== TASK REQUIREMENTS ==
Note each line of the listing that contains the string "elbow", and copy it.

== GIVEN RECORDS ==
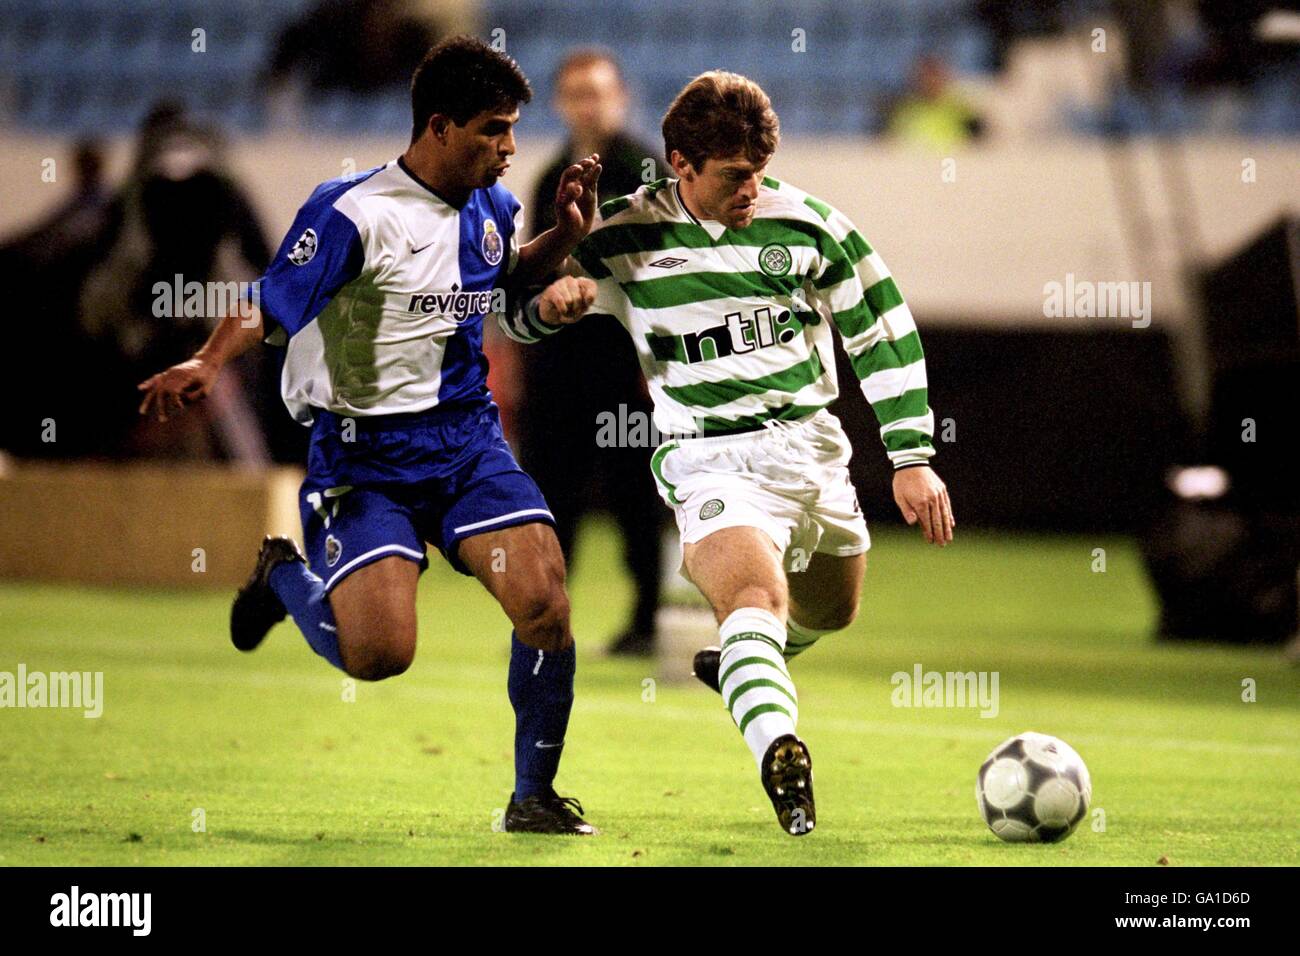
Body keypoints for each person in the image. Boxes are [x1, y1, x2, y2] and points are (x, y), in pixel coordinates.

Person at [137, 37, 603, 835]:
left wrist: (562, 237)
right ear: (440, 125)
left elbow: (500, 280)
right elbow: (271, 298)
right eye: (494, 129)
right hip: (364, 458)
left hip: (466, 444)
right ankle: (285, 574)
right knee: (379, 656)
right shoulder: (353, 211)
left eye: (514, 129)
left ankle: (533, 795)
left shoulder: (492, 207)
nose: (510, 147)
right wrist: (209, 360)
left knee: (545, 603)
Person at [508, 71, 954, 836]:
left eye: (760, 171)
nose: (753, 188)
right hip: (709, 457)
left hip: (813, 452)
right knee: (755, 599)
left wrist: (910, 454)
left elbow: (882, 330)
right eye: (735, 175)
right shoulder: (623, 233)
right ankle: (779, 748)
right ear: (680, 164)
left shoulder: (811, 226)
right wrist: (550, 304)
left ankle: (744, 665)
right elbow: (517, 317)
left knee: (831, 612)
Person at [517, 49, 666, 656]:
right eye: (577, 92)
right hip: (559, 366)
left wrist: (657, 363)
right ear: (559, 102)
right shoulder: (549, 177)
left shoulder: (647, 170)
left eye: (598, 91)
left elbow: (667, 272)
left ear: (621, 96)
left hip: (625, 364)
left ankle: (647, 619)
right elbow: (532, 272)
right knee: (551, 496)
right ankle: (549, 619)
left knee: (636, 494)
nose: (588, 103)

== TASK OUTPUT ==
left elbow: (500, 280)
right elbow: (271, 298)
left elbow: (882, 330)
right elbow: (517, 317)
left elbow: (667, 272)
right elbow: (532, 272)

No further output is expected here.